I love love LOVE W&M professors. You’d hear all about them on a visit, how they’re engaged with the students and everyday go
above and beyond the expectations anyone could have for such busy faculty members.
I could give you three years worth of examples about how they’ve affected my experience at the College, but I’ll spare you the entire novel that would rapidly become and hold it to a select few.
I loved every minute I spent in my classes with Professors Phillip Daileader and Paul Mapp. Okay, maybe not the minutes
during the midterms and finals, but other than that, every minute. Those two professors somehow manage to work stand-up comedy into European and American history classes, making lectures absolutely unforgettable.
Professor Daileader launched his very first lecture by telling us all we had now officially become part of one giant propaganda effort created by the Allies during WWII. In the middle of a lecture about the Punic Wars, he stopped to discuss the fact that “with a name as intimidating as Hannibal, it was basically inevitable that the guy would launch a war by crossing the Alps with elephants. Right? Right.”

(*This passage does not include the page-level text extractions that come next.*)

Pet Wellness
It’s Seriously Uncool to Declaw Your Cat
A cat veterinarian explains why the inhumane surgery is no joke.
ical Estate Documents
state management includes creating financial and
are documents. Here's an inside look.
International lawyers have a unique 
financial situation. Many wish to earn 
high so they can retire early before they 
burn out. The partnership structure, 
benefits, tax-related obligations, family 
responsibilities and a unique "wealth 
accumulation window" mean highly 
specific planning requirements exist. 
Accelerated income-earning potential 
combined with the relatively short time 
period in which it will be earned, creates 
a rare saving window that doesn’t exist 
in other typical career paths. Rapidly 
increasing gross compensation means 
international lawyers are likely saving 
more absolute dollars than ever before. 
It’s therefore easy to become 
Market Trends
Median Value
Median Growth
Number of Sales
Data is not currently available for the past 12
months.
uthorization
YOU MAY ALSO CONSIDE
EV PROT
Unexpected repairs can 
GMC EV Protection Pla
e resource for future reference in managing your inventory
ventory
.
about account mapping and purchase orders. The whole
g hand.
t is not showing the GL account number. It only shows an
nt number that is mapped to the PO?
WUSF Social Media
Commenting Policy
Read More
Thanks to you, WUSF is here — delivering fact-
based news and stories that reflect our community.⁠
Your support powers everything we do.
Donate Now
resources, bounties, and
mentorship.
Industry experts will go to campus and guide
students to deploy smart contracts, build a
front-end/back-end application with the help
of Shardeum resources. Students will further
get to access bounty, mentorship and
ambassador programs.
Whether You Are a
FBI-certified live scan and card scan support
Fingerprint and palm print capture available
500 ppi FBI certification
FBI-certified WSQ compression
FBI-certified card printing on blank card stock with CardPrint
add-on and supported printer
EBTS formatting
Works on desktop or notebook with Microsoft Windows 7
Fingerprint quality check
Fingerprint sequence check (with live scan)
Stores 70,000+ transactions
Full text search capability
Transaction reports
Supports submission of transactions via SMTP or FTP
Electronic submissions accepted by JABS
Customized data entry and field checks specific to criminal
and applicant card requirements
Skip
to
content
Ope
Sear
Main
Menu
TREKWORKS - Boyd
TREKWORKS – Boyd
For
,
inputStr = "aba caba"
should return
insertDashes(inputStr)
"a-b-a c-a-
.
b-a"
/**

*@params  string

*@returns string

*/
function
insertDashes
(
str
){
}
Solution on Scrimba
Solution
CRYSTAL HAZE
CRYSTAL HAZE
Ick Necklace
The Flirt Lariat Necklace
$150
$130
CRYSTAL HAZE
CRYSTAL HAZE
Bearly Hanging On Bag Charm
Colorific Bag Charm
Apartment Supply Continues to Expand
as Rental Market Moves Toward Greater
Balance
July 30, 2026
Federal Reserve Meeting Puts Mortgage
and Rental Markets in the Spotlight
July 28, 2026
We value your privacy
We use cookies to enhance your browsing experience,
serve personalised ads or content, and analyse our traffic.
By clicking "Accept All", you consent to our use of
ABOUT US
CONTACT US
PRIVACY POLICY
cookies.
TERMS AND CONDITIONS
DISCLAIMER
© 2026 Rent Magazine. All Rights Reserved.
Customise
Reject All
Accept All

In Professor Mapp’s class, we spent the majority of our time reading primary documents from colonial times. (That honestly sounds fun to me without the qualifiers that follow…don’t judge too harshly). To you, however, it might sound like a drag, UNTIL you read and discuss John Smith’s letter about the early struggles in Jamestown. The 21st century translation reads: I’m a really tough guy and I think things are just fine over here. But, if this whole colony thing is going to work out, you all need to stop sending me good-for-nothing, wimpy men. They can barely chop down a tree much less tackle the wild and crazy of the New World. I need real men, not gentlemen.
On another day, we discussed what one VA-plantation owner could have possibly been referencing when he wrote “I danced my dance” at the end of almost every journal entry. Professor Mapp explained, “Now, I know what you all might be considering, but dancing was actually a really important part of being a member of the Virginia aristocracy.”
So well done, history department, but I can’t leave out the government profs over there in Morton Hall. Professor Clay Clemens is a favorite inside and outside the classroom, whether he’s starting his class with youtube’s latest viral video or inviting all of the admissions interns over for a backyard BBQ.
He’s also been the greatest advisor.
One day last summer, as I panicked about my life for absolutely no genuine reason, I sent him an email with at least fifteen, rapid-fire questions. He should have probably shaken his head and ignored my crazy ranting. Instead, he emailed me back within a few hours offering advice that tempered each of my concerns. So, thank you for that, again Professor and I promise to avoid bothering you in the midst of any future melodramatic breakdowns.
I could say much, much more, but blogs can only be so long. So just trust me. The professors at W&M are not just exceptional teachers, they’re exceptional people, and we’re all lucky to have them at the heart of our community.